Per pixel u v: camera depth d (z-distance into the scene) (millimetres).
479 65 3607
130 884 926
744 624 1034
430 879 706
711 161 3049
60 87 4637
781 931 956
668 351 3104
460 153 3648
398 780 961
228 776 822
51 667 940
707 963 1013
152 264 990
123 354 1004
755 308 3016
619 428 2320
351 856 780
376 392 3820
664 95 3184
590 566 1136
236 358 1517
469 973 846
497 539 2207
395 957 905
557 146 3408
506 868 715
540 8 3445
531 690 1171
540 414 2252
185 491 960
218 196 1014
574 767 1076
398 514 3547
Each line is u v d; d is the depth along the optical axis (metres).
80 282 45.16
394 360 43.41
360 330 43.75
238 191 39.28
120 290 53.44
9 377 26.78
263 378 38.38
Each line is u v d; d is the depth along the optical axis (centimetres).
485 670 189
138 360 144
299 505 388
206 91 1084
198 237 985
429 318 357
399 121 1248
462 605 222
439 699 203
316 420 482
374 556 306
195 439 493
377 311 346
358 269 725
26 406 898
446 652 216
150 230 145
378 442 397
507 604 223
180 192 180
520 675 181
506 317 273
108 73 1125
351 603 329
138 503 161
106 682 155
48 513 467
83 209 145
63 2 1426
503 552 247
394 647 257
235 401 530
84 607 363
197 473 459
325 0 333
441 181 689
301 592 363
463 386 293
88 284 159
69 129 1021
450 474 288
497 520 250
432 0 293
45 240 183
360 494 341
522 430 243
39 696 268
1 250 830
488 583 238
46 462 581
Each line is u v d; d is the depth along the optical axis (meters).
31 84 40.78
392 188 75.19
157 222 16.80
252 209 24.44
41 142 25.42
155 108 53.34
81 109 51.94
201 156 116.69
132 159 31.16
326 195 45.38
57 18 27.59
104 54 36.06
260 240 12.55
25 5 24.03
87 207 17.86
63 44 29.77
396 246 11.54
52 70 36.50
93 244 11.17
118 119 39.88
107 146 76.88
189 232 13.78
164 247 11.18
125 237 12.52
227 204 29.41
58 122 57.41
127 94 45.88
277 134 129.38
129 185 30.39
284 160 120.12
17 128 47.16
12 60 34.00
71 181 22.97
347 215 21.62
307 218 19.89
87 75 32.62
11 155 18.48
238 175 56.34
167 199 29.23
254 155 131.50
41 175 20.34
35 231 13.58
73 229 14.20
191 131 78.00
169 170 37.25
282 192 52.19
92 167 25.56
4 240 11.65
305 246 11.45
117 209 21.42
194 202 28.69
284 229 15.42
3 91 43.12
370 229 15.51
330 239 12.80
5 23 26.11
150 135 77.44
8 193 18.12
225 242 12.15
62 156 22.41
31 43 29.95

:::::

▶ [EXERCISE BRIEF]: Copy out the lines above word for word, stopping after the line containing "120 290 53.44".

▶ [YOUR RESPONSE]:
Per pixel u v: camera depth d (z-distance into the scene) (millimetres).
479 65 3607
130 884 926
744 624 1034
430 879 706
711 161 3049
60 87 4637
781 931 956
668 351 3104
460 153 3648
398 780 961
228 776 822
51 667 940
707 963 1013
152 264 990
123 354 1004
755 308 3016
619 428 2320
351 856 780
376 392 3820
664 95 3184
590 566 1136
236 358 1517
469 973 846
497 539 2207
395 957 905
557 146 3408
506 868 715
540 8 3445
531 690 1171
540 414 2252
185 491 960
218 196 1014
574 767 1076
398 514 3547
Each line is u v d; d is the depth along the optical axis (metres).
80 282 45.16
394 360 43.41
360 330 43.75
238 191 39.28
120 290 53.44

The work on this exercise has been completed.